Ne jamais arrêter un traitement chronique de sa propre initiative, en particulier pour l'hypertension, le diabète ou l'asthme, où une interruption brutale peut avoir des conséquences sur l'équilibre de la maladie.
- Contactez d'abord votre pharmacien : il peut proposer un générique équivalent, une autre présentation, ou vous orienter vers une pharmacie disposant encore du produit.
- Sollicitez votre médecin si aucune alternative n'est disponible en pharmacie, pour envisager un changement de traitement adapté à votre situation.
- Ne stockez pas de grandes quantités par précaution : cela aggrave la pénurie pour les autres patients.
- Évitez les achats sur des sites internet non autorisés qui proposent des « solutions de remplacement » : ils ne garantissent ni la qualité ni la sécurité du produit.
Dans certains cas, l'ANSM autorise le recours à des préparations réalisées directement en pharmacie, comme cela a été recommandé pour le Bicafres 1000 mg. Votre pharmacien saura vous indiquer si cette solution s'applique à votre situation.
Le rôle des autorités sanitaires
L'ANSM surveille en continu les tensions d'approvisionnement et publie des recommandations lorsqu'un médicament vient à manquer.
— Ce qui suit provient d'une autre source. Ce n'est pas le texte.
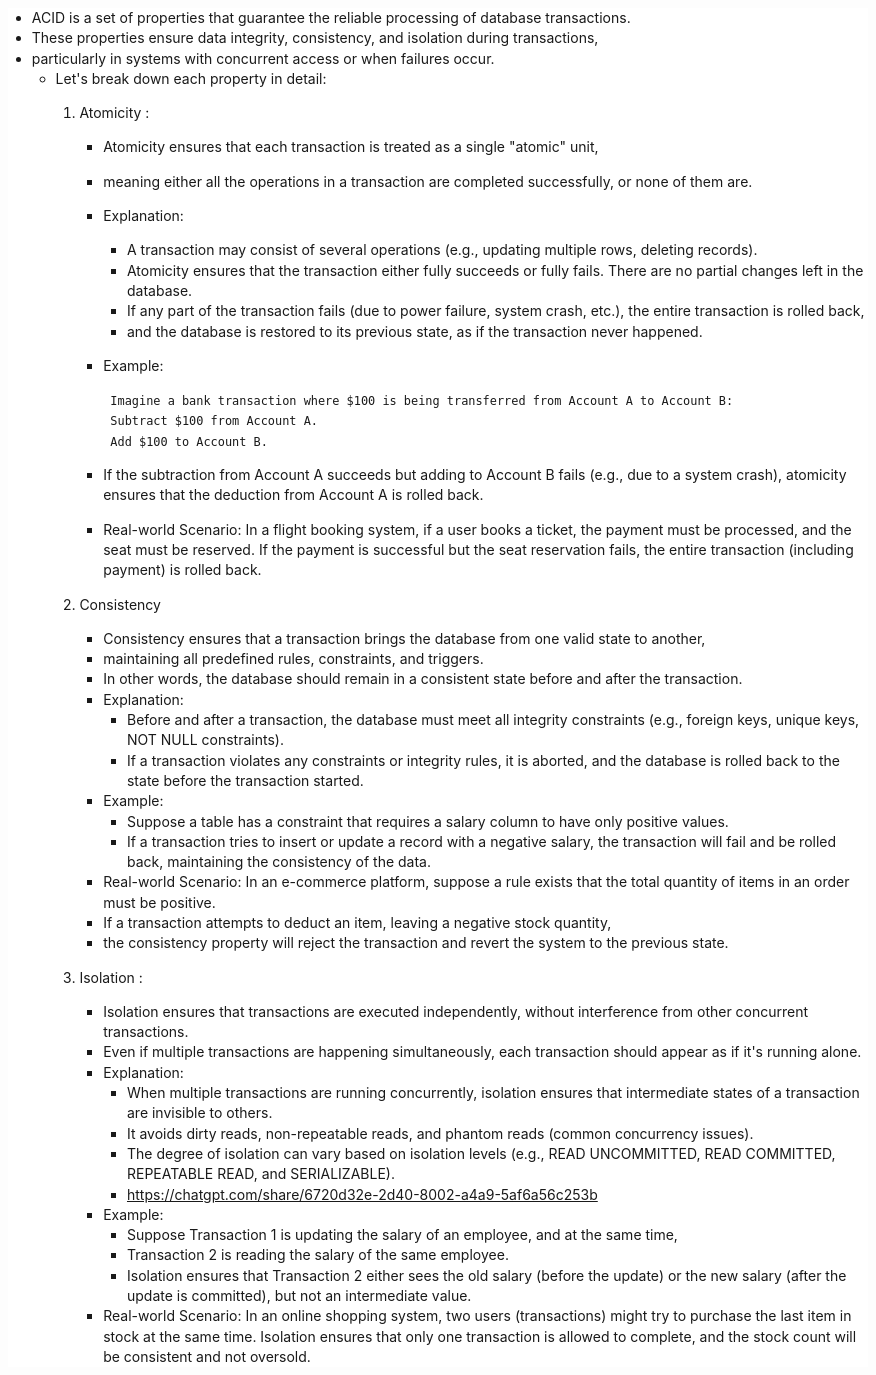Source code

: - ACID is a set of properties that guarantee the reliable processing of database transactions.
- These properties ensure data integrity, consistency, and isolation during transactions, 
- particularly in systems with concurrent access or when failures occur.
  - Let's break down each property in detail:
      1. Atomicity : 
           - Atomicity ensures that each transaction is treated as a single "atomic" unit, 
           - meaning either all the operations in a transaction are completed successfully, or none of them are.
           - Explanation: 
                - A transaction may consist of several operations (e.g., updating multiple rows, deleting records). 
                - Atomicity ensures that the transaction either fully succeeds or fully fails. There are no partial changes left in the database.
                - If any part of the transaction fails (due to power failure, system crash, etc.), the entire transaction is rolled back, 
                - and the database is restored to its previous state, as if the transaction never happened.
           - Example:

                  Imagine a bank transaction where $100 is being transferred from Account A to Account B:
                  Subtract $100 from Account A.
                  Add $100 to Account B.
           - If the subtraction from Account A succeeds but adding to Account B fails (e.g., due to a system crash), atomicity ensures that the deduction from Account A is rolled back.
           - Real-world Scenario: In a flight booking system, if a user books a ticket, the payment must be processed, and the seat must be reserved. If the payment is successful but the seat reservation fails, the entire transaction (including payment) is rolled back.

      2. Consistency
            - Consistency ensures that a transaction brings the database from one valid state to another, 
            - maintaining all predefined rules, constraints, and triggers. 
            - In other words, the database should remain in a consistent state before and after the transaction.
            - Explanation: 
              - Before and after a transaction, the database must meet all integrity constraints (e.g., foreign keys, unique keys, NOT NULL constraints). 
              - If a transaction violates any constraints or integrity rules, it is aborted, and the database is rolled back to the state before the transaction started.
            - Example:
              - Suppose a table has a constraint that requires a salary column to have only positive values.
              - If a transaction tries to insert or update a record with a negative salary, the transaction will fail and be rolled back, maintaining the consistency of the data.
            - Real-world Scenario: In an e-commerce platform, suppose a rule exists that the total quantity of items in an order must be positive. 
            - If a transaction attempts to deduct an item, leaving a negative stock quantity, 
            - the consistency property will reject the transaction and revert the system to the previous state.

      3. Isolation :
            - Isolation ensures that transactions are executed independently, without interference from other concurrent transactions. 
            - Even if multiple transactions are happening simultaneously, each transaction should appear as if it's running alone.
            - Explanation:
                - When multiple transactions are running concurrently, isolation ensures that intermediate states of a transaction are invisible to others. 
                - It avoids dirty reads, non-repeatable reads, and phantom reads (common concurrency issues).
                - The degree of isolation can vary based on isolation levels (e.g., READ UNCOMMITTED, READ COMMITTED, REPEATABLE READ, and SERIALIZABLE).
                - https://chatgpt.com/share/6720d32e-2d40-8002-a4a9-5af6a56c253b
            - Example: 
                - Suppose Transaction 1 is updating the salary of an employee, and at the same time, 
                - Transaction 2 is reading the salary of the same employee.
                - Isolation ensures that Transaction 2 either sees the old salary (before the update) or the new salary (after the update is committed), but not an intermediate value.
            - Real-world Scenario: In an online shopping system, two users (transactions) might try to purchase the last item in stock at the same time. Isolation ensures that only one transaction is allowed to complete, and the stock count will be consistent and not oversold.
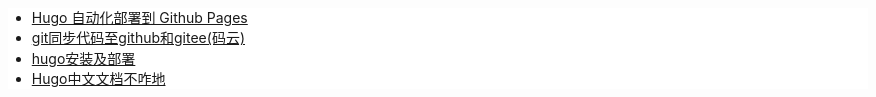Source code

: - [Hugo 自动化部署到 Github Pages](https://emacsist.github.io/2016/11/13/hugo-%E8%87%AA%E5%8A%A8%E5%8C%96%E9%83%A8%E7%BD%B2%E5%88%B0-github-pages/)
- [git同步代码至github和gitee(码云)](https://www.jianshu.com/p/d00c36ed1a03)
- [hugo安装及部署](https://www.artacode.com/posts/hugoinstall/)
- [Hugo中文文档不咋地](https://www.gohugo.org/doc/)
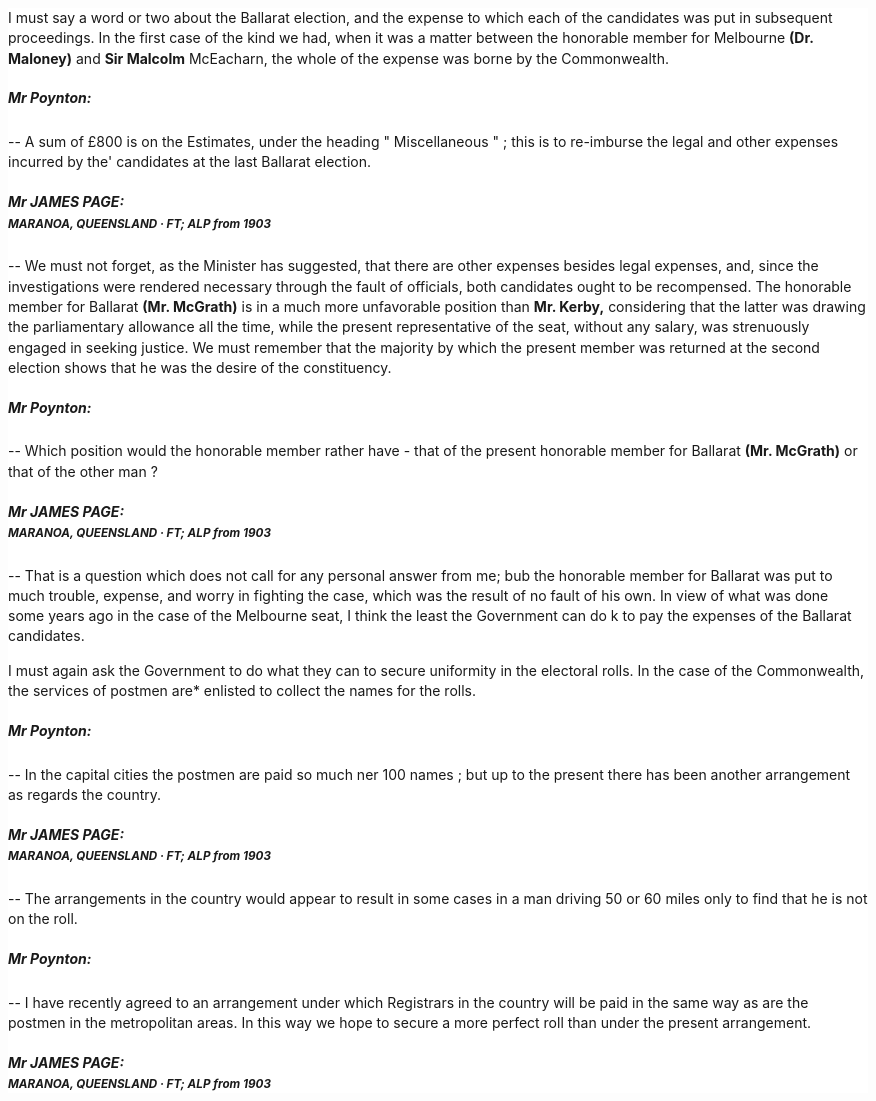 I must say a word or two about the Ballarat election, and the expense to which each of the candidates was put in subsequent proceedings. In the first case of the kind we had, when it was a matter between the honorable member for Melbourne  **(Dr. Maloney)**  and  **Sir Malcolm**  McEacharn, the whole of the expense was borne by the Commonwealth. 

##### Mr Poynton:

-- A sum of £800 is on the Estimates, under the heading " Miscellaneous " ; this is to re-imburse the legal and other expenses incurred by the' candidates at the last Ballarat election. 

##### Mr JAMES PAGE:<br><small class="text-muted">MARANOA, QUEENSLAND &middot; FT; ALP from 1903</small>

-- We must not forget, as the Minister has suggested, that there are other expenses besides legal expenses, and, since the investigations were rendered necessary through the fault of officials, both candidates ought to be recompensed. The honorable member  for  Ballarat  **(Mr. McGrath)**  is in a much more unfavorable position than  **Mr. Kerby,**  considering that the latter was drawing the parliamentary allowance all the time, while the present representative of the seat, without any salary, was strenuously engaged in seeking justice. We must remember that the majority by which the present member was returned at the second election shows that he was the desire of the constituency. 

##### Mr Poynton:

-- Which position would the honorable member rather have - that of the present honorable member for Ballarat  **(Mr. McGrath)**  or that of the other man ? 

##### Mr JAMES PAGE:<br><small class="text-muted">MARANOA, QUEENSLAND &middot; FT; ALP from 1903</small>

-- That is a question which does not call for any personal answer from me; bub the honorable member for Ballarat was put to much trouble, expense, and worry in fighting the case, which was the result of no fault of his own. In view of what was done some years ago in the case of the Melbourne seat, I think the least the Government can do k to pay the expenses of the Ballarat candidates. 

I must again ask the Government to do what they can to secure uniformity in the electoral rolls. In the case of the Commonwealth, the services of postmen  are* enlisted to collect the names for the rolls. 

##### Mr Poynton:

-- In the capital cities the postmen are paid so much ner 100 names ; but up to the present there has been another arrangement as regards the country. 

##### Mr JAMES PAGE:<br><small class="text-muted">MARANOA, QUEENSLAND &middot; FT; ALP from 1903</small>

-- The arrangements in the country would appear to result in some cases in a man driving 50 or 60 miles only to find that he is not on the roll. 

##### Mr Poynton:

-- I have recently agreed to an arrangement under which Registrars in the country will be paid in the same way as are the postmen in the metropolitan areas. In this way we hope to secure a more perfect roll than under the present arrangement. 

##### Mr JAMES PAGE:<br><small class="text-muted">MARANOA, QUEENSLAND &middot; FT; ALP from 1903</small>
Ces recommandations peuvent concerner un remplacement, une préparation magistrale, ou des règles de prescription plus ciblées.
- Pour les collyres, l'agence a par exemple demandé aux prescripteurs de mieux cibler les indications afin de préserver les stocks disponibles pour les patients qui en ont le plus besoin.
- Ces mesures visent à répartir les quantités disponibles de façon équitable entre les patients, en attendant le retour à une situation normale.
Consultez le site de l'ANSM pour connaître la liste à jour des médicaments actuellement signalés en tension.
Questions fréquentes
Mon pharmacien n'a plus mon médicament habituel, que dois-je faire ?
Parlez-en d'abord à votre pharmacien : il peut proposer un médicament générique équivalent ou vérifier la disponibilité dans une autre officine. Si aucune alternative n'existe, il orientera vers votre médecin pour adapter le traitement, sans jamais l'interrompre de votre propre initiative.
Puis-je remplacer moi-même mon traitement par un générique trouvé en ligne ?
Non, il est déconseillé d'acheter un médicament de remplacement sur un site internet non autorisé. Seul un pharmacien ou un médecin peut identifier une alternative adaptée et sûre à votre situation.
Pourquoi ce sont justement les médicaments les moins chers qui manquent le plus souvent ?
Selon l'alerte relayée par MedFrance, ces médicaments génériques anciens, vendus à bas prix, offrent une faible marge aux fabricants. Cela réduit l'intérêt à maintenir plusieurs sites de production, ce qui fragilise l'approvisionnement en cas d'incident industriel ou de hausse de la demande.